Selected extract
Organizational leaders often speak about crafting an employee value proposition – creating a great place to work; a great place to learn, or a great place to grow. As is usual with a lot of these huge corporate transformation campaigns, plenty of money is spent, and most times the only people that come out smiling are the HR executives who can nicely tick off their performance scorecards and the consultants who got paid for designing the EVP and running internal road shows and publicity. Months down the line these superficial programmes yield very little – employee engagement remains low, and talent retention is still at risk.
Obviously there are a number of organizations who have gotten it right, but they definitely went a bit deeper than an EVP campaign and road shows. It boils down like everything else to the character of the leadership in the institution, and where this is wrong, no amount of branding or re-branding can make a change!
We are preparing this week for a trip to the ancient city of Kano, and I am really excited about visiting my favourite hotel in the world – Prince Hotel. Perhaps its owner has never sat down to think about crafting an Employee Value Proposition, but judging from my visit over 5 years ago, he has an EVP well wrapped up under his belt. Employee engagement is about incentivizing the right behaviour, rather than playing favourites with a bunch of yes men that is typical with organizational leaders today. At Prince, the hotel staff members get a big share of the service charges, so they would do everything to keep you satisfied and locked up in your rooms ordering room service all day long – It works you know! Conversely, I recall how a young employee in a bank once told me that he suffered under his boss for a while for calling her by her first name, which was the right thing to do since the organization had a first-name open-door policy. He soon learned of his “unacceptable” behaviour, began to append Aunty and “Ma” before and after her name, and soon he got a long-awaited promotion!

Questions
(1) According to the passage on employee value propositions, what do the staff members at Prince Hotel receive?
(2) Continue the passage on employee value propositions from the point where it stops.

Data

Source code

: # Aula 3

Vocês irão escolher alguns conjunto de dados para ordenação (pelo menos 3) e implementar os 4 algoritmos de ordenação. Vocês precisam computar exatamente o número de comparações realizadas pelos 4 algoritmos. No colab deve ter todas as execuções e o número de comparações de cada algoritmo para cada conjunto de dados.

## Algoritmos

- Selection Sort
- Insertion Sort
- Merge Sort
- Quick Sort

Expected results
(1) They receive a big share of the service charges.

(2)
You may recall episodes of the award winning TV series on NTA – Super Story where a company CEO served up some specially concocted jollof rice for lunch each day at the canteen and got away with hypnotizing his employees to work without a salary. One day the spell wore off, and the attempt at manipulating employees in the short term like many of our organizational leaders try to do with myopic incentives and political camps in the workplace.
One of the saddest leadership stories around motivating employees that I remember from my own career was the end of year party where the party committee had set aside lavish gifts of microwave ovens and deep-fryers for the “managerial” cadre staff and less stylish plate sets and cup sets for the “non-managerial” cadre. I may be wrong, but I would have thought that in terms of impact the wife of one of our drivers would have been more impressed with a deep-fryer, that my wife who already could afford one and indeed still had two extra in her store from our old wedding gifts. Right thinking leaders would have either provided the same gift items for everyone or perhaps even taken the higher road and given the more junior staff the more lavish gift items. It’s just a grab-grab attitude that is becoming so pervasive. We all know you are the managers – your salary, status cars and other perks already show it. Do you have to rub it into the faces of the spouses and children of your junior colleagues even at a Year- end Party?
We have even had CEOs of Nigerian organizations who have separate elevators in their buildings, forgetting that someday when they leave the headship they have to join the regular lifts. I saw that happen in a government building in Abuja with a former minister, and had a really good laugh!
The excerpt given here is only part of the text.